**TASK GOAL:** Filter the listing so that only lines with the word "normal" remain.

**ENTRIES SHOWN:**
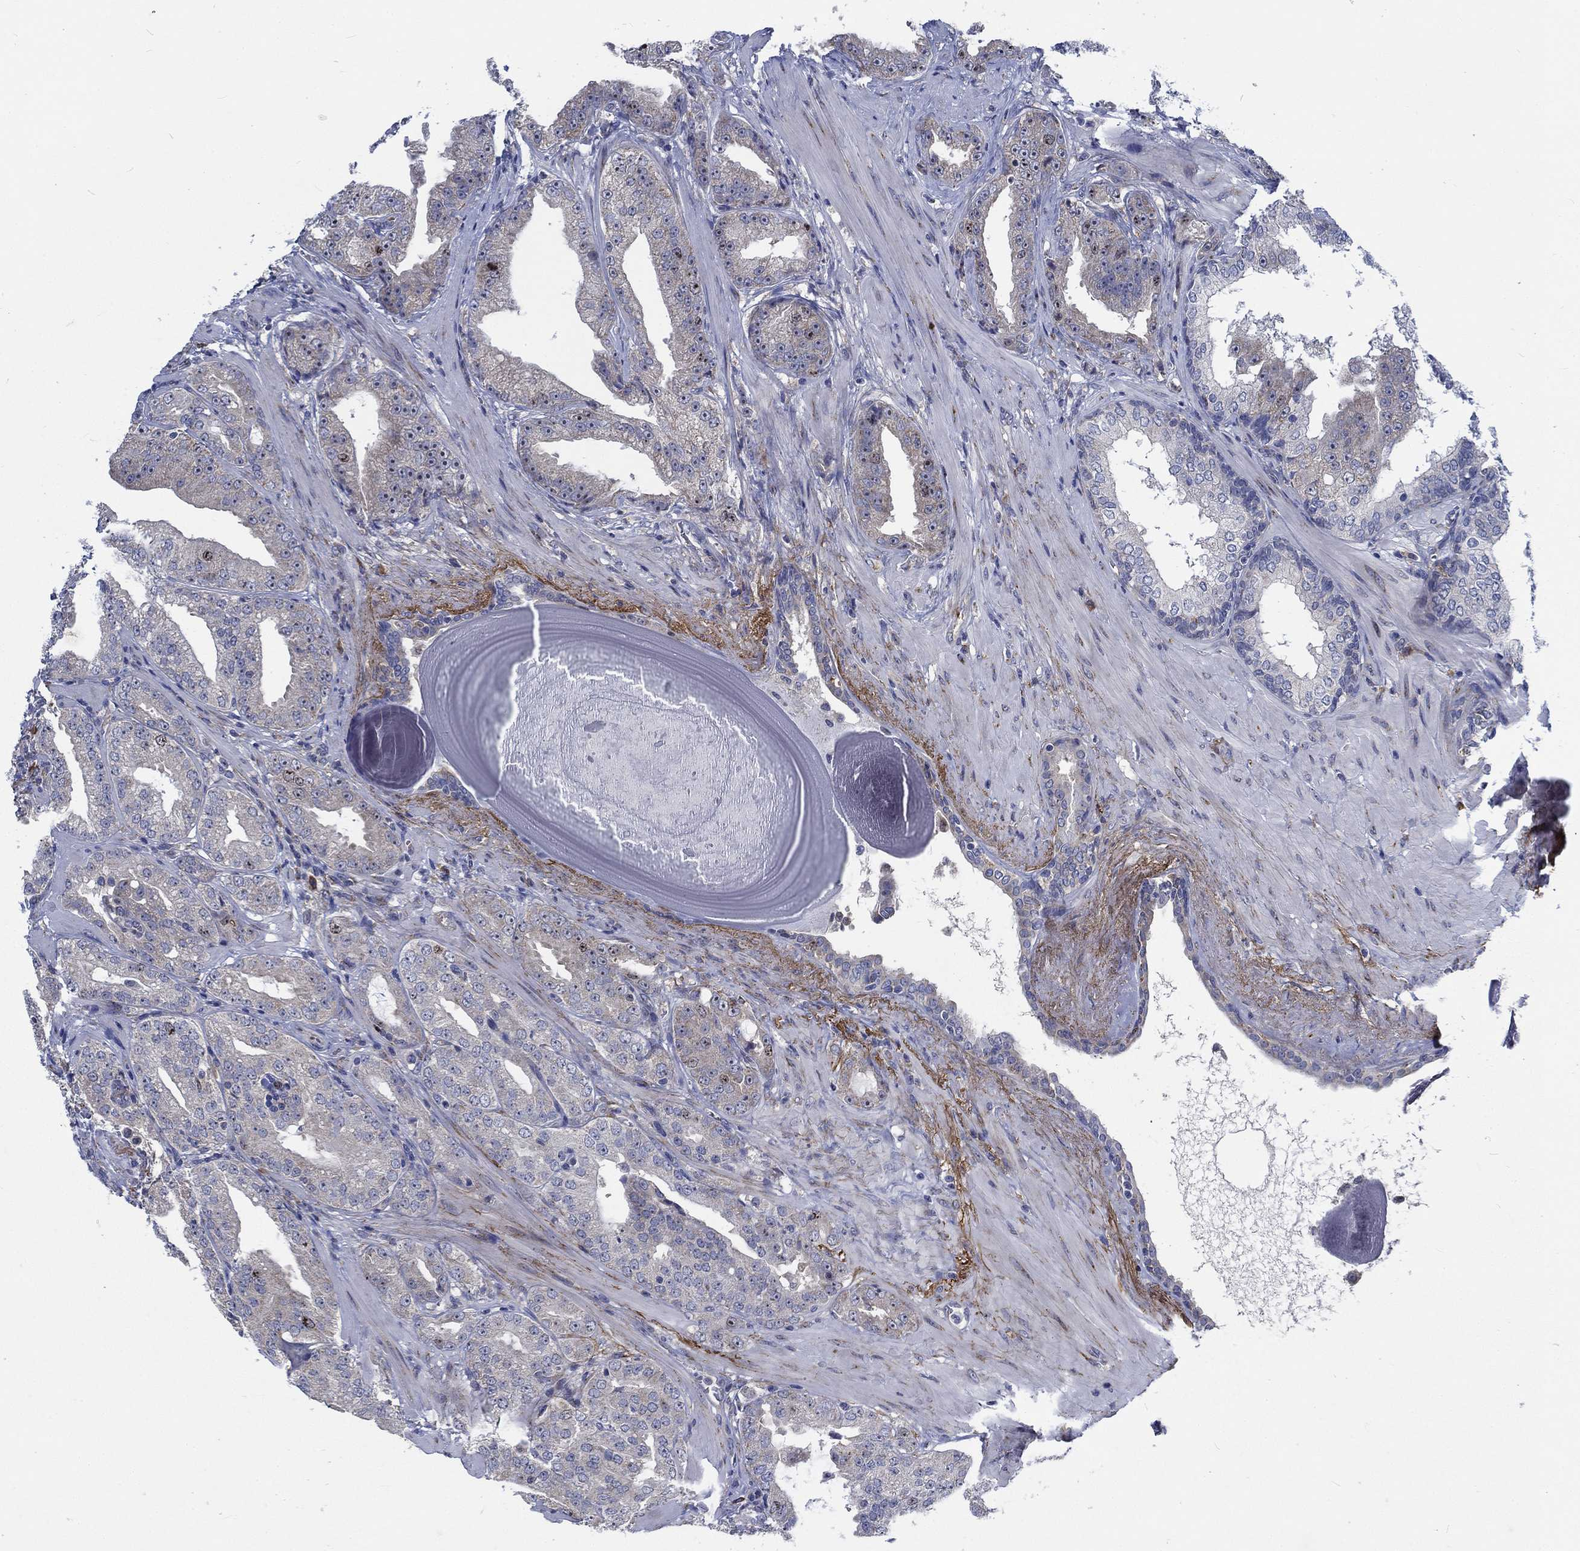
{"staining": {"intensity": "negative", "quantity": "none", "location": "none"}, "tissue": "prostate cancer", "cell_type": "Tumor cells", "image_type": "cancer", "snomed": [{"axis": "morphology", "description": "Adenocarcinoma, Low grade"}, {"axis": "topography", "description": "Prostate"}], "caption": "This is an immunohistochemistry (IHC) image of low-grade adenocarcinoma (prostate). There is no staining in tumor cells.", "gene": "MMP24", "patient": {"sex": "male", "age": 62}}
---
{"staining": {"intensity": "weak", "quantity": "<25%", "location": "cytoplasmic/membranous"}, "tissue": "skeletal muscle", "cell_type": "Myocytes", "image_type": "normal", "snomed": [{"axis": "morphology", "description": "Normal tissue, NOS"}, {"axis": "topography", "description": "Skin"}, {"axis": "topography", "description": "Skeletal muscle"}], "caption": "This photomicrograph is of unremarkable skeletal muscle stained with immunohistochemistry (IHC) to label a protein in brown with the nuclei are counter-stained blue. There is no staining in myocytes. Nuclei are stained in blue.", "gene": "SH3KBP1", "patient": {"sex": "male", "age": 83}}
==
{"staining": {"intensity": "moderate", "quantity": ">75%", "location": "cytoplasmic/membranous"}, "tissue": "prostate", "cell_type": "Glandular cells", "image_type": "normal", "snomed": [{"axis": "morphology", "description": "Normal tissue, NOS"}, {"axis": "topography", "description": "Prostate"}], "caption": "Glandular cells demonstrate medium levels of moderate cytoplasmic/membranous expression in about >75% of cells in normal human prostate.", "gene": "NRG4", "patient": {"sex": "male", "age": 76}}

**ANSWER TO THE PROBLEM:**
{"staining": {"intensity": "weak", "quantity": "<25%", "location": "cytoplasmic/membranous"}, "tissue": "skeletal muscle", "cell_type": "Myocytes", "image_type": "normal", "snomed": [{"axis": "morphology", "description": "Normal tissue, NOS"}, {"axis": "topography", "description": "Skin"}, {"axis": "topography", "description": "Skeletal muscle"}], "caption": "This photomicrograph is of unremarkable skeletal muscle stained with immunohistochemistry (IHC) to label a protein in brown with the nuclei are counter-stained blue. There is no staining in myocytes. Nuclei are stained in blue.", "gene": "SH3KBP1", "patient": {"sex": "male", "age": 83}}
{"staining": {"intensity": "moderate", "quantity": ">75%", "location": "cytoplasmic/membranous"}, "tissue": "prostate", "cell_type": "Glandular cells", "image_type": "normal", "snomed": [{"axis": "morphology", "description": "Normal tissue, NOS"}, {"axis": "topography", "description": "Prostate"}], "caption": "Glandular cells demonstrate medium levels of moderate cytoplasmic/membranous expression in about >75% of cells in normal human prostate.", "gene": "NRG4", "patient": {"sex": "male", "age": 76}}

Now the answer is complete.